* begin *

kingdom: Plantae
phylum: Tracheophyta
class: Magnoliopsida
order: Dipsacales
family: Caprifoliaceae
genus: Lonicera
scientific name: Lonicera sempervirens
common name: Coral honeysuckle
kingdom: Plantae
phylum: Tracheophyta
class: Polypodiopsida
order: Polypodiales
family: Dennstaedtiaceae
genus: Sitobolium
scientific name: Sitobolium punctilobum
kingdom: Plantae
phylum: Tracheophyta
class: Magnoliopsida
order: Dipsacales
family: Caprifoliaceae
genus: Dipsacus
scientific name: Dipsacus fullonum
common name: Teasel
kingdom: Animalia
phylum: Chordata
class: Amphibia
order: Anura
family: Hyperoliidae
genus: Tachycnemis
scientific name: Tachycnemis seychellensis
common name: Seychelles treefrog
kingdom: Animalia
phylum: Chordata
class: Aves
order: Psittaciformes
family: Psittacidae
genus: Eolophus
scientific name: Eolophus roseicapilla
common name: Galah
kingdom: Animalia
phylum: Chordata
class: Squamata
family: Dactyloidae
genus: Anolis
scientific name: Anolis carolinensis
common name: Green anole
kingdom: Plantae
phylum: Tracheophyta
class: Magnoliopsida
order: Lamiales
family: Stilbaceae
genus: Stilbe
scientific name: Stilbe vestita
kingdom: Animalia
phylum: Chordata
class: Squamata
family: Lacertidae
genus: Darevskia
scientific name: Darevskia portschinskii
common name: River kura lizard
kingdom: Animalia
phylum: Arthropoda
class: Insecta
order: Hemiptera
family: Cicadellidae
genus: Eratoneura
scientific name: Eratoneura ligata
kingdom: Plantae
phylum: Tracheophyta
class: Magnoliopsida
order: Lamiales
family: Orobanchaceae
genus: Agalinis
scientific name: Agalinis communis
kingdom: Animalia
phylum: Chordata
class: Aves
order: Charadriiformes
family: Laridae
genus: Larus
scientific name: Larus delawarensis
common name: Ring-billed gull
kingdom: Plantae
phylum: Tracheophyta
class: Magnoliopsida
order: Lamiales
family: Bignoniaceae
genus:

* end *

Stated goal
Return, unchanged, the lines of the items above, starting at the very first line and stopping after the line that contains "family: Hyperoliidae".

Answer to this task
kingdom: Plantae
phylum: Tracheophyta
class: Magnoliopsida
order: Dipsacales
family: Caprifoliaceae
genus: Lonicera
scientific name: Lonicera sempervirens
common name: Coral honeysuckle
kingdom: Plantae
phylum: Tracheophyta
class: Polypodiopsida
order: Polypodiales
family: Dennstaedtiaceae
genus: Sitobolium
scientific name: Sitobolium punctilobum
kingdom: Plantae
phylum: Tracheophyta
class: Magnoliopsida
order: Dipsacales
family: Caprifoliaceae
genus: Dipsacus
scientific name: Dipsacus fullonum
common name: Teasel
kingdom: Animalia
phylum: Chordata
class: Amphibia
order: Anura
family: Hyperoliidae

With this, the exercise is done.